Tini-Melchiondo said Wednesday that Nguyen had caused thousands of dollars in damage in her home leading up to the eviction, including damaging its septic system. And while she said that Nguyen was initially a caring and loving mother, she clearly had a dark side.
“Behind her meek exterior is a calculating, destructive individual who would do anything to get what she wants,” she said.
Nguyen’s attorney, Deborah Weinman, told McHugh that Nguyen had suffered from years of trauma, starting in her childhood in Vietnam. She had been forced into an arranged marriage when she was 18, and sent to America where she didn’t speak the language or know anyone.
When that first marriage failed — after she gave birth to her oldest son and Jeffrey — she met Tini. And when that second marriage failed, Weinman said, she experienced great shame and embarrassment.
“Her mental health declined to such a point, she became so depressed, she felt the only way to be free was to end her life,” Weinman said. “And she believed the only way to save her kids was to take them with her.”
As Nguyen fled the house after the shootings, she encountered her nephew, Gianni Melchiondo, who was preparing to leave for work.
He found Nguyen on the front lawn, holding a box of photos. She asked Melchiondo if he would take the photos to her ex-husband, who works with him, investigators said. Melchiondo agreed, and when he took the photos from Nguyen, authorities said, she pulled out a Ruger .38-caliber revolver that she owned, aimed it at him, and pulled the trigger twice.
The gun did not fire, and Melchiondo was able to wrestle it away from Nguyen, who then fled in her minivan, Schorn said. The Ruger was functioning and loaded at the time, but because Nguyen had disposed of the two empty shell casings from the shots she fired at her sons, the gun misfired.
Melchiondo, in a statement he read in court Wednesday, said he still suffers from anxiety and depression from his near-fatal encounter. He wonders what would have happened had he been unable to take the gun away from Nguyen.
“I’m at peace with God,” he said, “and I know she’ll have to face him when the time comes.”

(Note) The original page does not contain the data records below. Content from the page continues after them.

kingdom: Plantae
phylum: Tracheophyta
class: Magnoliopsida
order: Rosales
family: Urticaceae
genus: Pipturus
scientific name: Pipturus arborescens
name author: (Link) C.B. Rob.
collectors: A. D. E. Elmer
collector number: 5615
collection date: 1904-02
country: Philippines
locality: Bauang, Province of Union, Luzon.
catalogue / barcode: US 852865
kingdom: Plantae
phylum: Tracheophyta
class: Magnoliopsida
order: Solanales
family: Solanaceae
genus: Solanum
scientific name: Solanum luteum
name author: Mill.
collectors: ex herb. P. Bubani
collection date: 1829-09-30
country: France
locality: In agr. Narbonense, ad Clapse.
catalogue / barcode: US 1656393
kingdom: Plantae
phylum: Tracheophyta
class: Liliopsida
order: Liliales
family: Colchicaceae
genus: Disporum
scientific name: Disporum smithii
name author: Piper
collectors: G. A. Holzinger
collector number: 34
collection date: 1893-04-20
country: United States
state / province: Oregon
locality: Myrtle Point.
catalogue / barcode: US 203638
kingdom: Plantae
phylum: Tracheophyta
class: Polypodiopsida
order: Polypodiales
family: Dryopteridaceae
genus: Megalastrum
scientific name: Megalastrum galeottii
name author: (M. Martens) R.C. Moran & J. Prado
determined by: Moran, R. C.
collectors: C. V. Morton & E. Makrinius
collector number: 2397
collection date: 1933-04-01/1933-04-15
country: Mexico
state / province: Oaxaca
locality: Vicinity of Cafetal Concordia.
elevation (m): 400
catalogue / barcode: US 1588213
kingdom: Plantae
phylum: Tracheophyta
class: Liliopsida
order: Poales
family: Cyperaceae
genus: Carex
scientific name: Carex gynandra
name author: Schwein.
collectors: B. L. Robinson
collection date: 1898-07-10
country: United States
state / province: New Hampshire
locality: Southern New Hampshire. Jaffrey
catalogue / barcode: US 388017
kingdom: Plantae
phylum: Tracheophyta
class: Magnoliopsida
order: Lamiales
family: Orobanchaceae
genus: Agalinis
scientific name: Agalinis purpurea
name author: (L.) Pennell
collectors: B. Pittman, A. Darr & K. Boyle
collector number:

After fleeing, Nguyen drove to New Jersey to buy heroin, then headed to the parking lot of a church near her Upper Makefield home, prosecutors said. There, unfamiliar with drugs, she ingested it by dissolving it in water and drinking it. She hastily scrawled a note, saying “Please call 911! My children are Dead in their bed” and giving her address.
Police arrived in time to take Nguyen to a nearby hospital. Her sons, meanwhile, remained on life support for four days until their organs could be donated through the Gift of Life program.
After Nguyen was sentenced, Schorn said Tini and his family could continue the difficult journey of healing.
“This day was a long time coming for this family,” she said.